In MeXanimatoR, I want players to feel like they're sharing a virtual space with one another. Like plenty of other VR games, that means we transmit tracked device positions to capture body movement, and we spatialize voice chat. Unlike flat multiplayer games, input capture doesn't really cut it here. We have to share positions and orientations to effectively reconstruct body movement so other players can get a true representation of their behavior–hey, this sounds a lot like replay functionality! They share a lot of the same problems, funnily enough. Which objects to save (or broadcast)? How is instantiation handled at the start of replay (or when joining a game)? What framerate for recording (or broadcasting) gives the best tradeoff between accuracy and performance?
MeXanimatoR can record a player's data (body movement and audio) to create a replayable performance. It can also transmit this data for socializing and collaborating in VR. The problems are quite similar, and yet the code that enables these two features has very little overlap. That's kind of frustrating! But understandable, to a limit. Player recording might happen at 60 FPS (or maybe whatever the headset's refresh rate is set to), but that framerate might be too high for the network. On the flipside, if we want to locally record data at 60 FPS from a networked player broadcasting at 20 FPS, what do we do? Is the network movement system interpolating in between those frames? Is our interpolation "close enough" to the real thing to not matter, or do we lose anything special in the process? Are we wasting space recording interpolations that could just as well be recreated, or is the frame-to-frame stability preferable during replay over spending some compute?
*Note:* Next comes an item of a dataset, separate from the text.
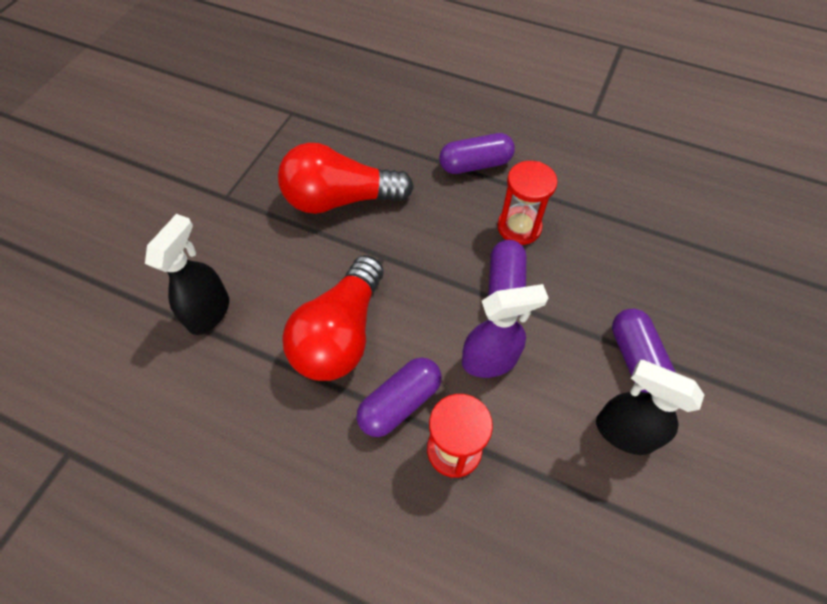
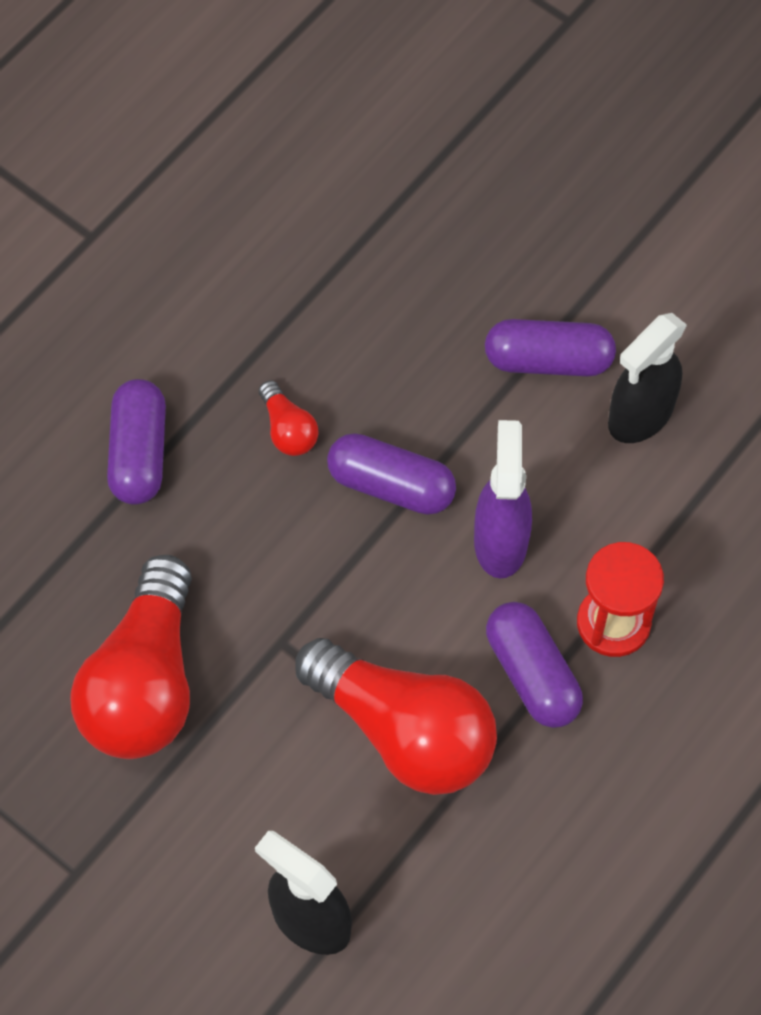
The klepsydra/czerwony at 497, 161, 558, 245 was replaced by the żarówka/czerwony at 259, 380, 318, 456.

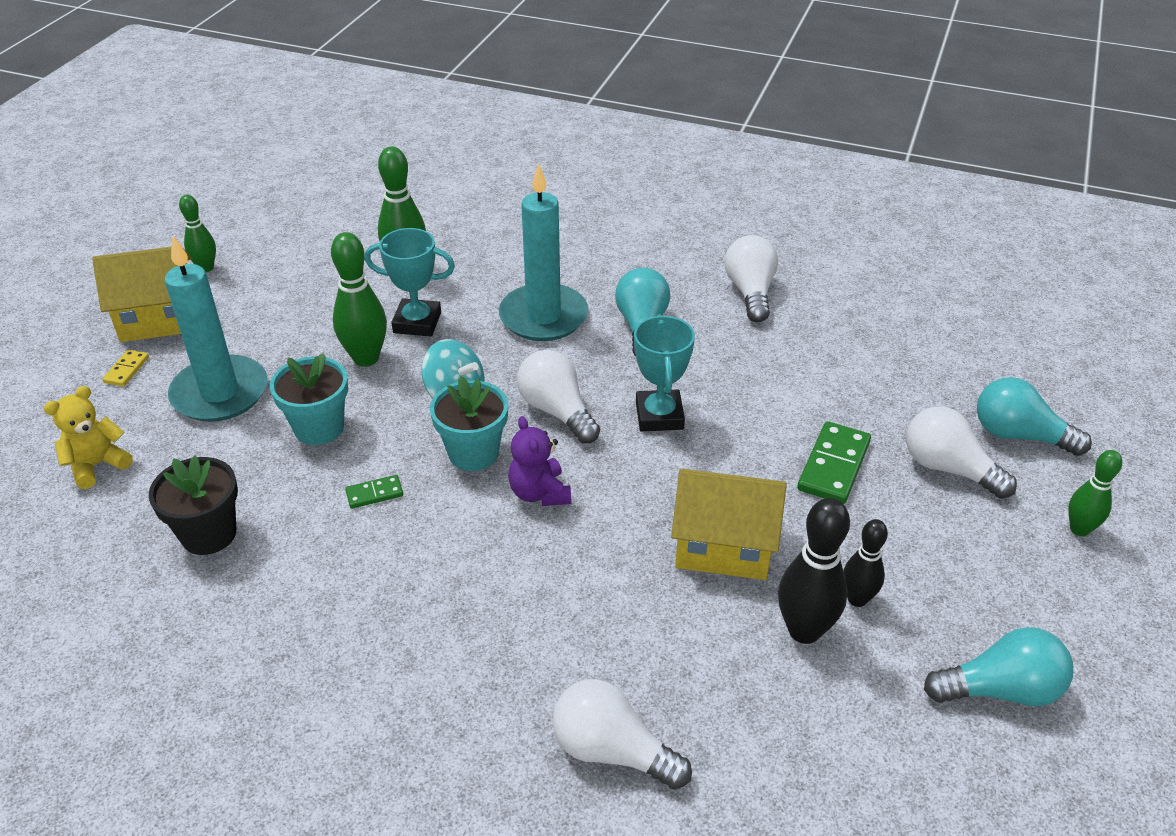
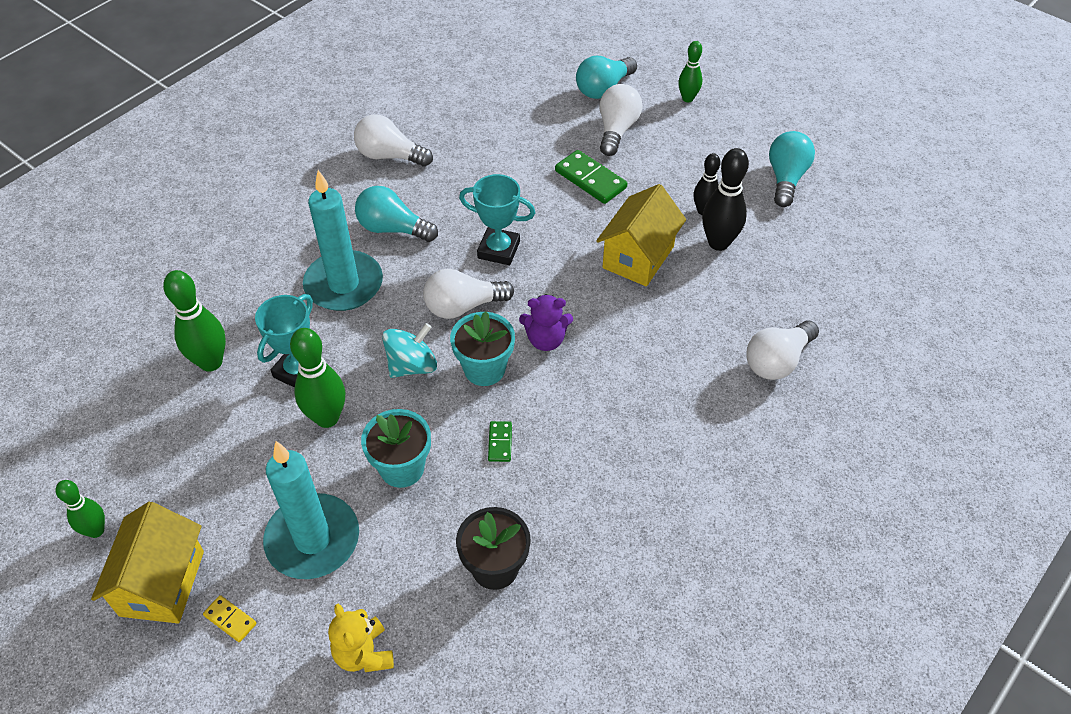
The żarówka/biały at 906, 406, 1017, 499 turned 135 degrees clockwise.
If I were writing this kind of VR software completely from scratch like a cool guy would, I might have worked on unifying the shared functionality between recording to disk and broadcasting over the network. And heck, that might be a big enough tradeoff to pursue some time in the future. But MeXanimatoR began not as a single-player game, but as an asynchronous multiplayer game that was "one single player at a time." Recording functionality came long before the use of NGO and Dissonance to bring this thing online. But who knows. If I ever enter a strange mood and decide to scrap the use of Unity plugins to make my own package that elegantly handles both of these things, I'll keep you posted.